The function of soil is far more important than just the dirt beneath your feet. Not only is good quality soil essential to agriculture and our environment today, but soil is also a major source of information used by archaeologists to learn about our past. For example, depending on the soil type and acidity, artefacts such as bone, shell, and pottery can be preserved for thousands of years in certain soils.
Soil formation is a slow process; a single inch of topsoil can take 500 years to form. There are five key soil-forming factors: the parent material, climate, organisms, topography and time. The process begins with the weathering of primary soil material, or parent rock, which can be bedrock, an older soil surface, or sediments transported and deposited by winds, glacier movement or other water flows. The climate – in the form of heat, ice, wind, water and many other environmental forces – has a strong impact on the weathering of this parent material and the formation of soil. Once a thin layer of soil has developed, organic life and other plants help bind the material by spreading their roots through the soil to bind it, moving through the earth to aerate it and producing waste materials to enrich it.

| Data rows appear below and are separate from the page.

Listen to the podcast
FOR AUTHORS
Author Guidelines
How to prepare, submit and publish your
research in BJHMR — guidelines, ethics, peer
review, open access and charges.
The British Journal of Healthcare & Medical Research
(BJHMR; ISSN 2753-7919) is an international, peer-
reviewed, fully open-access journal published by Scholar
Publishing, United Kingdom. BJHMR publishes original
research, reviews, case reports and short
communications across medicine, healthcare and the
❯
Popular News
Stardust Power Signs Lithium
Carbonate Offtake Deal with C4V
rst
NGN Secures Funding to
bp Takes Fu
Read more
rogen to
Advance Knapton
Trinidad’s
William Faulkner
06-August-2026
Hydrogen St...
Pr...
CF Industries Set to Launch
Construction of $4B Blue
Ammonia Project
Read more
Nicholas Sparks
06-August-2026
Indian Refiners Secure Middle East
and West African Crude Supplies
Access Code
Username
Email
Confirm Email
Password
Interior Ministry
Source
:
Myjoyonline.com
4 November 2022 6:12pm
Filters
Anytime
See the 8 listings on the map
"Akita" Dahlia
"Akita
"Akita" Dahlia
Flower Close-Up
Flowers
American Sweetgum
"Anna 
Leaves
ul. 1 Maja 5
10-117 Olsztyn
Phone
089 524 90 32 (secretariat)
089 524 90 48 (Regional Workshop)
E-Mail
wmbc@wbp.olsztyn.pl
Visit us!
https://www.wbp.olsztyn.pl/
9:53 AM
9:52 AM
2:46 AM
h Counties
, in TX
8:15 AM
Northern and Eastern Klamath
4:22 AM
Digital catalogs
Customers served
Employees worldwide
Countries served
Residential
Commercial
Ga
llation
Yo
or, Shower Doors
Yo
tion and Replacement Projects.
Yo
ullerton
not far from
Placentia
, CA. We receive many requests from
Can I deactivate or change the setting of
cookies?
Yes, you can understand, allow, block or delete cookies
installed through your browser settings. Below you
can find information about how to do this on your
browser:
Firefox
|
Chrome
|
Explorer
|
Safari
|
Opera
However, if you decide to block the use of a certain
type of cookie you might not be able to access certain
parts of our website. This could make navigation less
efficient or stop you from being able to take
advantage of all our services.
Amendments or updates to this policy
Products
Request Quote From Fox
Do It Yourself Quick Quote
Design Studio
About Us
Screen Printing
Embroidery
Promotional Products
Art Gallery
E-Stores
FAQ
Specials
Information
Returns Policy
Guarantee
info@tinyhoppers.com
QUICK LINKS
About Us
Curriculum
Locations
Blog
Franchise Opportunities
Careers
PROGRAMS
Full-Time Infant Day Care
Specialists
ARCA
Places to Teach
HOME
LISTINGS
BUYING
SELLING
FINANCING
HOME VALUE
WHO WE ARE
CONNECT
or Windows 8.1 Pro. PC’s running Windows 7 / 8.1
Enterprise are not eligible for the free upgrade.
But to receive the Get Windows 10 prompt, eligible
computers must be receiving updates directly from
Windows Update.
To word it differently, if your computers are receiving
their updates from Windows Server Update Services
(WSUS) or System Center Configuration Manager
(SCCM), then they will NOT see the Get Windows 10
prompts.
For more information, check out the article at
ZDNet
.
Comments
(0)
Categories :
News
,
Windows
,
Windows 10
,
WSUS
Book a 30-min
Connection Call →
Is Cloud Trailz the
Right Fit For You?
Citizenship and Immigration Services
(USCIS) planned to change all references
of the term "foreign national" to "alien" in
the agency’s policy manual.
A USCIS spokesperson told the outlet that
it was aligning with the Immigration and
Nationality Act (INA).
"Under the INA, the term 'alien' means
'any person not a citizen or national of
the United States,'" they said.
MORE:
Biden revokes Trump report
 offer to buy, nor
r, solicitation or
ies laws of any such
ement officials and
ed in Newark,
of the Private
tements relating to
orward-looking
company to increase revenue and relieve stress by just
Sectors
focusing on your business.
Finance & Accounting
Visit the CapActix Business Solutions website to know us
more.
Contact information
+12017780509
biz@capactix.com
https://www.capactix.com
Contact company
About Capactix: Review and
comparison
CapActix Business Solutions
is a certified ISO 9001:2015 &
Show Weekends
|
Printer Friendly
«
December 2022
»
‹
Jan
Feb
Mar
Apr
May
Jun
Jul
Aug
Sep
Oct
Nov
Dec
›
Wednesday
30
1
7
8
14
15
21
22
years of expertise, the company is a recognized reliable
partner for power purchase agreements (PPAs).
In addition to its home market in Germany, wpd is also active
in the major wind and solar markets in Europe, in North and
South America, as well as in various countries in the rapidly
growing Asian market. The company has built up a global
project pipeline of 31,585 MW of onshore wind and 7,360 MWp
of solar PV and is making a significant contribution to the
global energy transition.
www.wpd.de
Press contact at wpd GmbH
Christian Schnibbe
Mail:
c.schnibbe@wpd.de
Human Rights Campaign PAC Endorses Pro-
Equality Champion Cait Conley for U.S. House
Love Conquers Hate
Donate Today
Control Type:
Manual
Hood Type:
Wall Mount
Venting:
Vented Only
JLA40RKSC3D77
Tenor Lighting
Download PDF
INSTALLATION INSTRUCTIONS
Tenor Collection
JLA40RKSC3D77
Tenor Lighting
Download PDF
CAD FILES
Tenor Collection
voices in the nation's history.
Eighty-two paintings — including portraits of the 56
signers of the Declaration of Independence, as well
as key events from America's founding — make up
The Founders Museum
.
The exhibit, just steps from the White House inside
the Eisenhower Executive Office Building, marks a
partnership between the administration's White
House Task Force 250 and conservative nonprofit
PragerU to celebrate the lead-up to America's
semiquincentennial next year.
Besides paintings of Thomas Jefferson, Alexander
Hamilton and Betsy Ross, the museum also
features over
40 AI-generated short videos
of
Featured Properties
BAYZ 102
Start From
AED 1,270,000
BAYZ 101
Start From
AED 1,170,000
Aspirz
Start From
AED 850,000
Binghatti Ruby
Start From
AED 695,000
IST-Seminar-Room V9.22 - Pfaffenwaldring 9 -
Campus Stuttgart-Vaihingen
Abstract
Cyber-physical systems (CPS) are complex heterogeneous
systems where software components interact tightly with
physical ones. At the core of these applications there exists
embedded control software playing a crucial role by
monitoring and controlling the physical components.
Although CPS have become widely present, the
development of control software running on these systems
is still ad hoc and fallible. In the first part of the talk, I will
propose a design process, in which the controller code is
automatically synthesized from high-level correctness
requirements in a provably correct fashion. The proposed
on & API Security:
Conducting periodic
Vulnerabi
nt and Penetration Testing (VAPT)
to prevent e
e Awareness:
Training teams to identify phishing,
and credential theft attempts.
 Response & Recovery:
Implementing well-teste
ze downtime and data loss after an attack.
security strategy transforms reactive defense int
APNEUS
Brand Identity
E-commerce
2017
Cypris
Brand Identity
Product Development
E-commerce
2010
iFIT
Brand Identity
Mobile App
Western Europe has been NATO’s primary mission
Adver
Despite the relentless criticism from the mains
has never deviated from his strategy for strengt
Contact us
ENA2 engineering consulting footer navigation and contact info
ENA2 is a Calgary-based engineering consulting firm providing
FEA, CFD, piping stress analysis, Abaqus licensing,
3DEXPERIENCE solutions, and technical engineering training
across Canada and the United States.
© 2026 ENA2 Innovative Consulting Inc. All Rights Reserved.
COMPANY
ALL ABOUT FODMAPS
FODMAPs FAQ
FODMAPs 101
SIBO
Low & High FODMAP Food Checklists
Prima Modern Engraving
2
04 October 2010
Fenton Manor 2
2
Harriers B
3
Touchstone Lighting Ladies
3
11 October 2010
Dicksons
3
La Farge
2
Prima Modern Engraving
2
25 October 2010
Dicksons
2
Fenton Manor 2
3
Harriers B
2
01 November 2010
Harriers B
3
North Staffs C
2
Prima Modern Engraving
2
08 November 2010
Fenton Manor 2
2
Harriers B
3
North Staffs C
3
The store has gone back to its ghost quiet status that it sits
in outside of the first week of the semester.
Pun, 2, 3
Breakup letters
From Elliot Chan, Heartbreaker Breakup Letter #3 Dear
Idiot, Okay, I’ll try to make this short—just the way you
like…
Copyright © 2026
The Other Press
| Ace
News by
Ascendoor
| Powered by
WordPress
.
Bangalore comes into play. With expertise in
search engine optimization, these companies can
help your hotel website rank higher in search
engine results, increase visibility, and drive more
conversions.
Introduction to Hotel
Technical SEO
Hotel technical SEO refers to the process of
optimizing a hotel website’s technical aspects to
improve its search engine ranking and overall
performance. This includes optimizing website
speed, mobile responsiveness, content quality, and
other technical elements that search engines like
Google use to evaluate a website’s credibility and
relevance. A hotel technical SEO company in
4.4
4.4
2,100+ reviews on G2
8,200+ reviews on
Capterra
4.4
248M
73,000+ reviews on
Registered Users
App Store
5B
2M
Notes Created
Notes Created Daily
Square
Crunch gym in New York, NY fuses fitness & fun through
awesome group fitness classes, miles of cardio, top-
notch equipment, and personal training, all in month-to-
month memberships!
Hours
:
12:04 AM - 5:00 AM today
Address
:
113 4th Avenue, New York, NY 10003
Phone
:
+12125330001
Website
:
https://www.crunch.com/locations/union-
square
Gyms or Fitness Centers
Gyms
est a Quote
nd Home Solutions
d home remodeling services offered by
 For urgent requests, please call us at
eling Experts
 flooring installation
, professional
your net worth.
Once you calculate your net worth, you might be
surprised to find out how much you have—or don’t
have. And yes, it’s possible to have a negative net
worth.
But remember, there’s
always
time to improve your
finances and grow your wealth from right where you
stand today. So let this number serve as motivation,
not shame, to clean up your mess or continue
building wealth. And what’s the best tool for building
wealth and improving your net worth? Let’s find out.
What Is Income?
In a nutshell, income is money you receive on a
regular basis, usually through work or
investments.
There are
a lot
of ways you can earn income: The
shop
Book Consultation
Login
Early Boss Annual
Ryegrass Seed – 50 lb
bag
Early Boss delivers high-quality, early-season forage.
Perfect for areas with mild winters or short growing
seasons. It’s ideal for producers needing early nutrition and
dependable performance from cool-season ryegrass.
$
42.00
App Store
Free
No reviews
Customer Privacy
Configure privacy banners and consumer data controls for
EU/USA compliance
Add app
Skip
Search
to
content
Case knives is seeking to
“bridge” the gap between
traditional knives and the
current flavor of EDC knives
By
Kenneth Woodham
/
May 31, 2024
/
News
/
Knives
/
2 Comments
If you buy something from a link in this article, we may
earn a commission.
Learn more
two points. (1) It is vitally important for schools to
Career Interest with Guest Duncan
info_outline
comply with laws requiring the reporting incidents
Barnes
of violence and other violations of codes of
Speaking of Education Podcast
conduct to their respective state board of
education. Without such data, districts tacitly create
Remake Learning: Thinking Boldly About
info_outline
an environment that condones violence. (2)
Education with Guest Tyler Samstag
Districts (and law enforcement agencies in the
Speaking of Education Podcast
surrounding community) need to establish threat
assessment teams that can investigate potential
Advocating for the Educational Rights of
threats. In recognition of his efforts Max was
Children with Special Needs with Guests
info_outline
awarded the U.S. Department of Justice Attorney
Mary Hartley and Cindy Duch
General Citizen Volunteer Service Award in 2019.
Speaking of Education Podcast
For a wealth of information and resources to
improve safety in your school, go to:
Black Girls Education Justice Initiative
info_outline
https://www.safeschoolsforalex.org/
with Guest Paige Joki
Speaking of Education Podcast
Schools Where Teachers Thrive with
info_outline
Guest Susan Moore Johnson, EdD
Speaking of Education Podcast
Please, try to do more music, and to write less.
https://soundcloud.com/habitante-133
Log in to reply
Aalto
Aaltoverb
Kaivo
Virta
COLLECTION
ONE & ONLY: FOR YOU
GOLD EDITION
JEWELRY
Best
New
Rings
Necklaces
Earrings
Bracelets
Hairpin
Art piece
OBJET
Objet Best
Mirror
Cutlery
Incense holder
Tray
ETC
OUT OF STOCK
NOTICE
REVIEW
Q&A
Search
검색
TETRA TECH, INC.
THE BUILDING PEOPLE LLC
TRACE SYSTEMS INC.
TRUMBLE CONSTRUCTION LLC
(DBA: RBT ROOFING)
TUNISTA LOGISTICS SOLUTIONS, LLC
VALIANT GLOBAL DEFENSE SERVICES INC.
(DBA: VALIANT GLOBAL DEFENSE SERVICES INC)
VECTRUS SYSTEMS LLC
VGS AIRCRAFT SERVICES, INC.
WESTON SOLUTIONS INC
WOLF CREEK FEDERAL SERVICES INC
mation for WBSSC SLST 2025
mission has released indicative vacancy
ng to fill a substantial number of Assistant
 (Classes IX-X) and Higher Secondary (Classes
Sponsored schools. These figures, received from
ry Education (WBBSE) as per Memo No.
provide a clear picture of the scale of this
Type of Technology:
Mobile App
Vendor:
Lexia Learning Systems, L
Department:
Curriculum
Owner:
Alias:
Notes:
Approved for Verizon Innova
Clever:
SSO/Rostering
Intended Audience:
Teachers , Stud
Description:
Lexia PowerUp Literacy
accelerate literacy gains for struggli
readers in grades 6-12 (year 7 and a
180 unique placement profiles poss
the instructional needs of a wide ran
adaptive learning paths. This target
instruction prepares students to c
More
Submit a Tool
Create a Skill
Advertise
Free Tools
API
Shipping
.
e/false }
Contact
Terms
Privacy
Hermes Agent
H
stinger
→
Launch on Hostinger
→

The shape of the landscape also affects how the parent rock is weathered. For example, if the soil is forming on a slope, factors such as the steepness of the slope, the direction in which the slope faces, and the way the water drains all affect how the soil develops. And perhaps the most important factor in the formation of soil is time. The soil profile is continually changing and developing with time and well developed horizons (see ‘soil profile’
illustration) can take thousands of years.